Visto por ele, tudo boiava no mistério: os ovos
coloridos de botequim, as falas dos 'barnabés', as moscas de velório no nariz
do morto. Nelson fazia a vida brasileira ficar universal, não por grandes
gestos, mas pelo minimalismo suburbano que ele praticava. E o sublime aparecia
na empada, na sardinha frita ou no torcedor desdentado.
Sua obra é um desfile de tipinhos anônimos,
insignificantes - nisso aparecia sua grandeza desprezada. São prostitutas
bondosas, cafajestes poéticos, canalhas reluzentes, vagabundos épicos,
sobrenaturais de almeida, adúlteras heroicas e veados enforcados. Ele me dizia:
"O que estraga a arte é a unidade..."
Ele dava lições de arte e literatura: "Enquanto o
Fluminense foi perfeito, não fez gol nenhum. A partir do momento em que deixou
de ser tão Flaubert, os gols começaram a jorrar aos borbotões, pois a
obra-prima no futebol e na arte tem de ser imperfeita." Existe coisa mais
'contemporânea'?
Gilberto Freyre sacou sua "superficialidade
profunda", assim como André Maurois entendeu que a genialidade de Proust
era "a épica das irrelevâncias..." E isto é muito saudável, num país
onde ninguém escreve um bilhete sem buscar a eternidade.
Nunca deixava a literatura prevalecer sobre a magia
dos fatos. Sempre um detalhe inesperado caricaturava os dramas. No meio da
tragédia, vinha a gíria; no suicídio - o guaraná com formicida; no assassinato
- a navalhada no botequim; na viuvez - o egoísmo; nos enterros - a piada.
Uma vez, me contou que viu uma família esperando num
hospital a notícia sobre um filho atropelado. Morreu ou não? Afligiam-se todos,
vistos pelo Nelson através do vidro do corredor. Viu o médico chegar e dizer
que o menino tinha morrido. "Eu vi pelo vidro. Não ouvi um som. A família
começou a se contorcer em desespero. Pai, mãe, tios gritavam e, através do
vidro, pareciam dançar. Pareciam dançar um mambo. Daí, eu concluí a verdade
brutal: a grande dor dança mambo!..."
Nelson recusava teorias. Contou-me um episódio
hilário: uma vez o Oduvaldo Viana Filho e Ruy Guerra, grandes artistas, chamaram-no
para escrever um roteiro de filme sobre uma mulher adúltera. Nelson foi
trabalhar com eles, mas desistiu e me disse: "Parei, porque eles queriam
que a adúltera fosse para a cama do amante e traísse o marido movida apenas
pelas 'relações de produção'...."
Ele
intuiu na época que a vulgata do marxismo era o ópio dos intelectuais. Foi
chamado de fascista porque puxava o saco do Médici, para ver se soltava o filho
preso havia anos. Eu mesmo sofri por causa dele; em 1973 ousei filmar Toda
Nudez Será Castigada e dei uma entrevista na Veja em que disse que
"fascismo é amplo: existe fascista de direita e de esquerda também".

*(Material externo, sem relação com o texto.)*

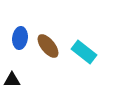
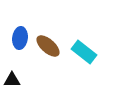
brown ellipse: rotated 10 degrees counterclockwise
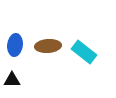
blue ellipse: moved 5 px left, 7 px down
brown ellipse: rotated 45 degrees counterclockwise
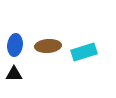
cyan rectangle: rotated 55 degrees counterclockwise
black triangle: moved 2 px right, 6 px up
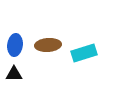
brown ellipse: moved 1 px up
cyan rectangle: moved 1 px down
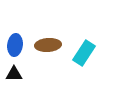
cyan rectangle: rotated 40 degrees counterclockwise
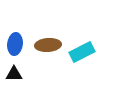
blue ellipse: moved 1 px up
cyan rectangle: moved 2 px left, 1 px up; rotated 30 degrees clockwise
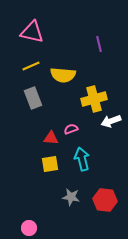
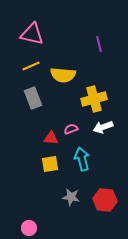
pink triangle: moved 2 px down
white arrow: moved 8 px left, 6 px down
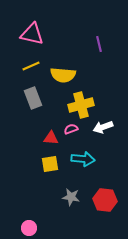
yellow cross: moved 13 px left, 6 px down
cyan arrow: moved 1 px right; rotated 110 degrees clockwise
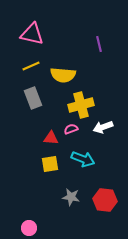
cyan arrow: rotated 15 degrees clockwise
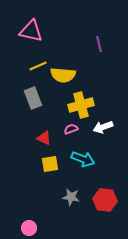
pink triangle: moved 1 px left, 3 px up
yellow line: moved 7 px right
red triangle: moved 7 px left; rotated 21 degrees clockwise
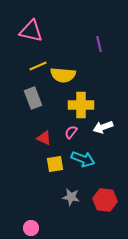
yellow cross: rotated 15 degrees clockwise
pink semicircle: moved 3 px down; rotated 32 degrees counterclockwise
yellow square: moved 5 px right
pink circle: moved 2 px right
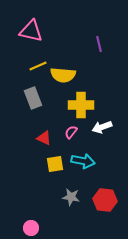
white arrow: moved 1 px left
cyan arrow: moved 2 px down; rotated 10 degrees counterclockwise
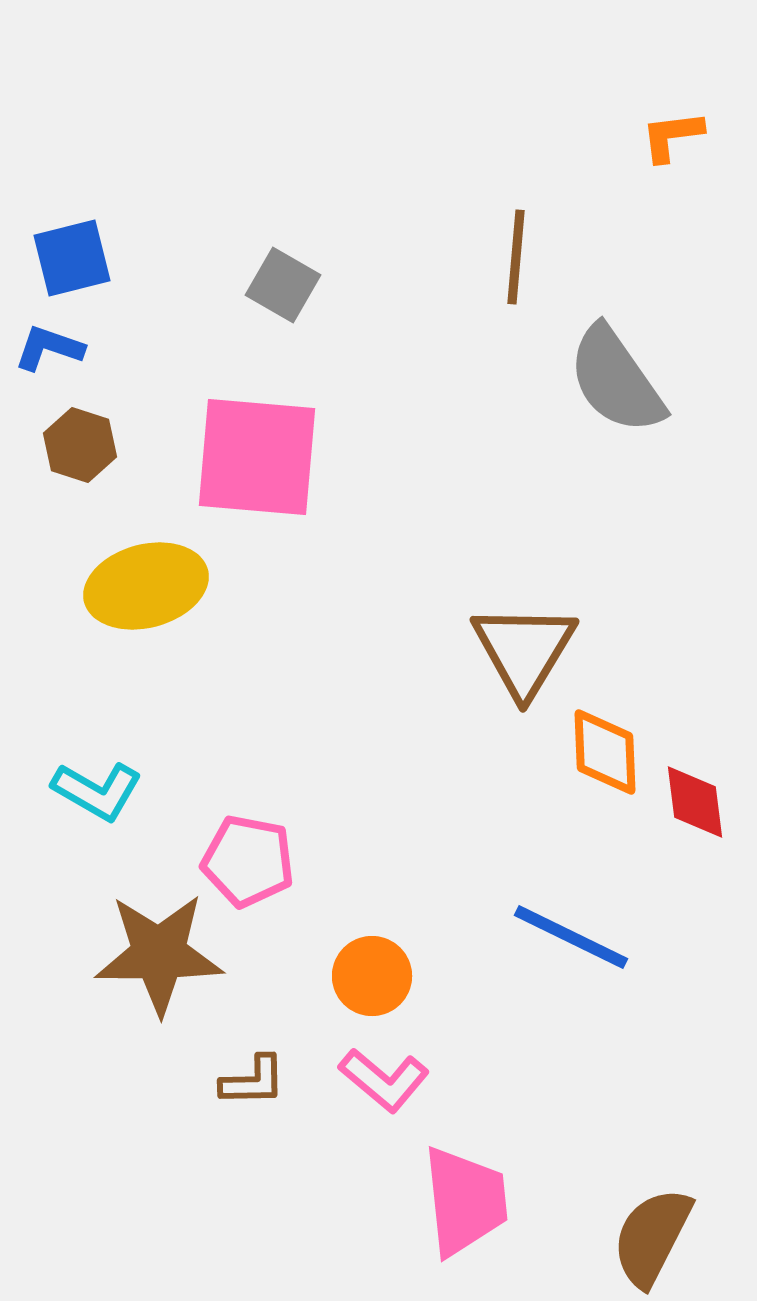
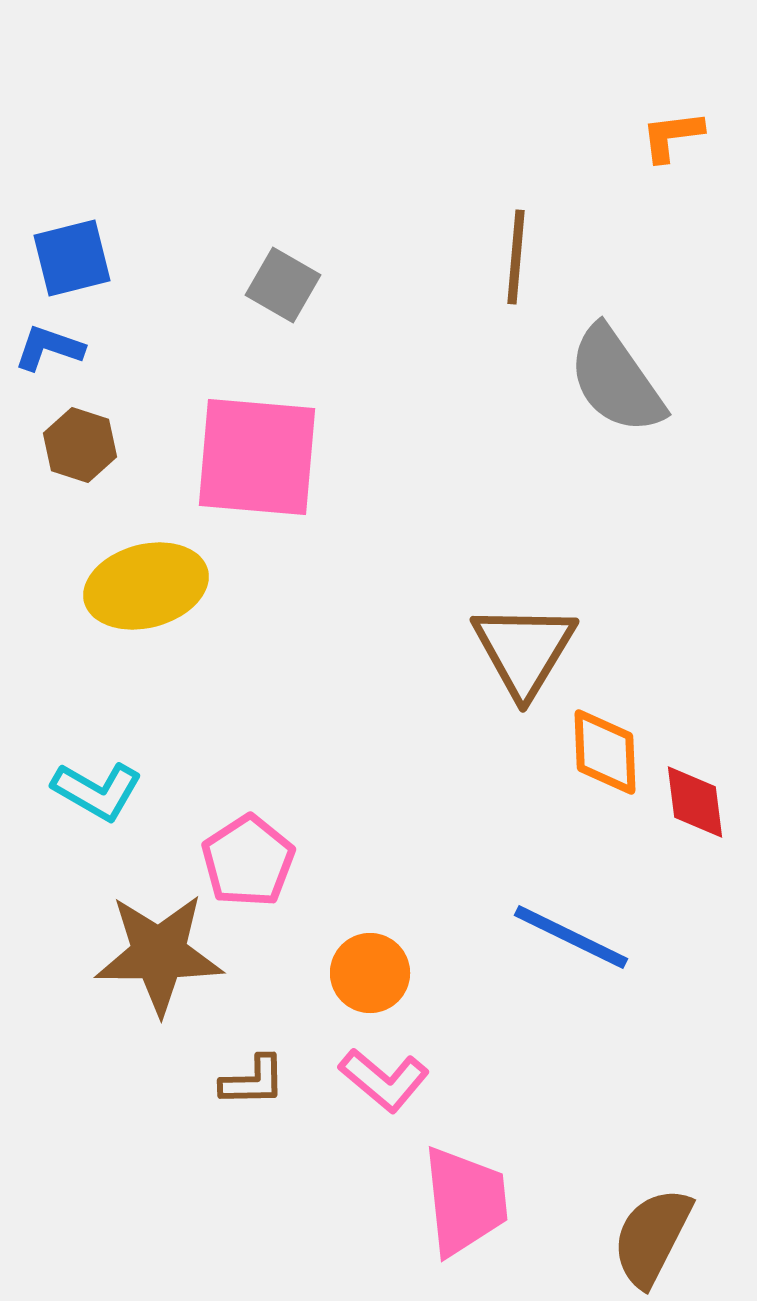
pink pentagon: rotated 28 degrees clockwise
orange circle: moved 2 px left, 3 px up
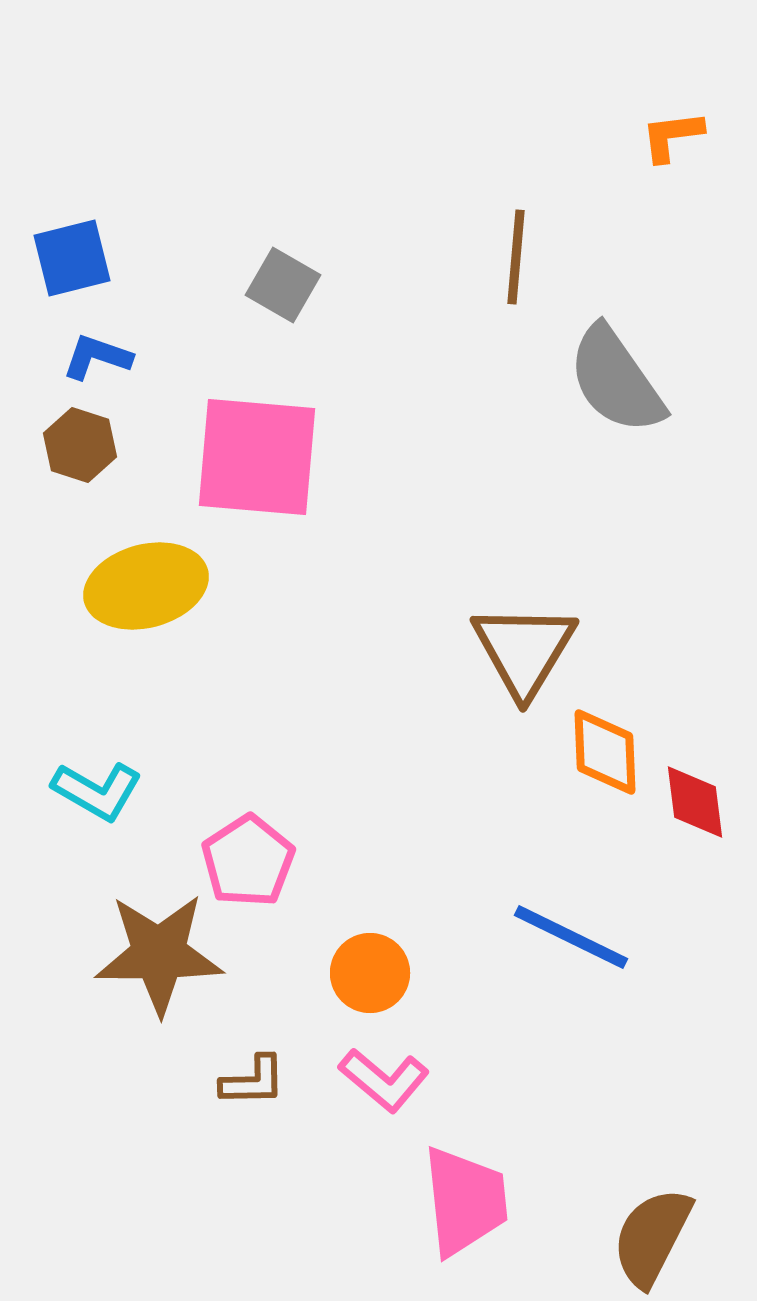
blue L-shape: moved 48 px right, 9 px down
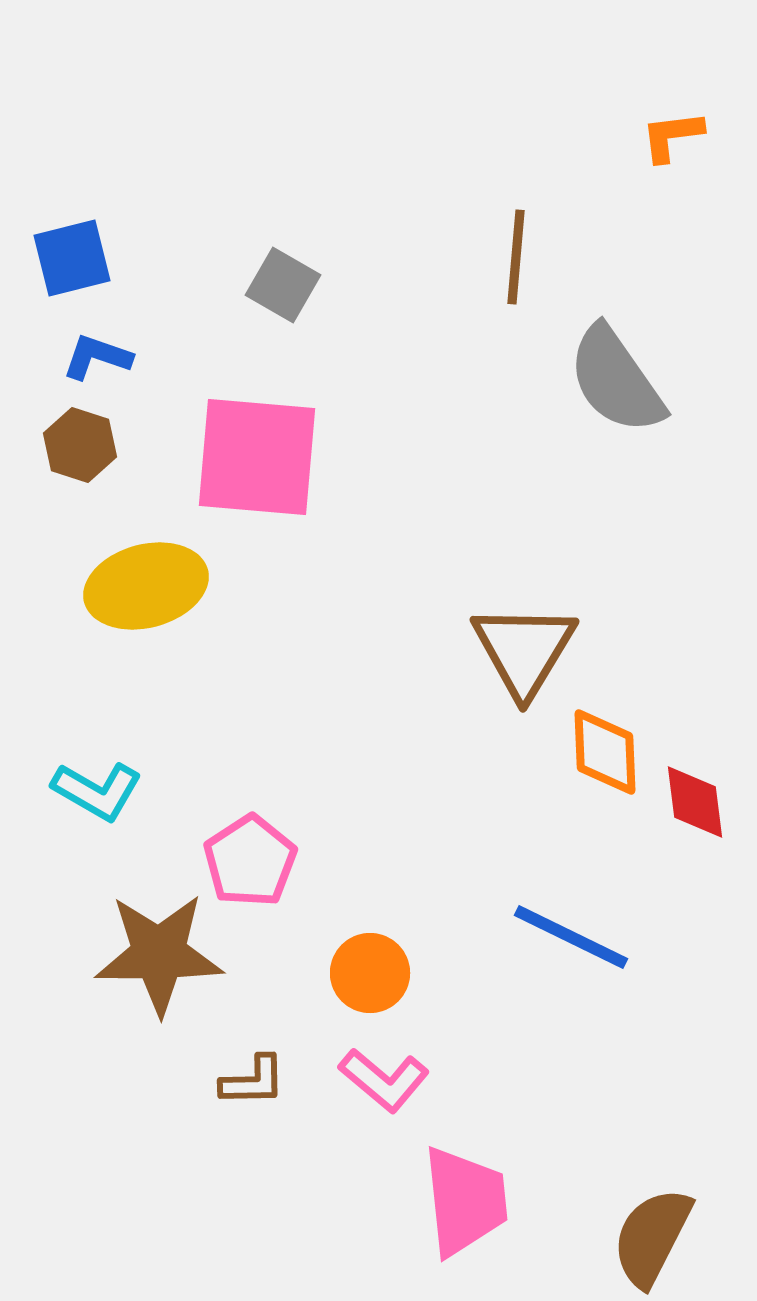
pink pentagon: moved 2 px right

Pra quê? Mandaram um manifesto à revista onde me esculhambavam indiretamente,
dizendo que o sucesso imenso que o filme fazia "não era a missão do cinema
novo". Foi das grandes dores que senti, pois até amigos assinaram o
maldito texto, que só não foi publicado porque, um dia antes, os generais
tiraram o filme de cartaz, com soldados de metralhadora, levando as cópias dos
cinemas. Aí, meus amigos comunas tiraram o texto, "para não dar razão ao
inimigo principal", que era a ditadura, a censura. (Eu e Nelson éramos
inimigos secundários, para usar o termo de Mao Tsé-tung). O filme voltou ao
cartaz porque ganhou o Urso de Prata no Festival de Berlim e os generais
ficaram com medo da repercussão e liberaram a exibição.
Se fosse vivo, ao ver os escândalos atuais, repetiria
a frase eterna: "Consciência social de brasileiro é medo da polícia."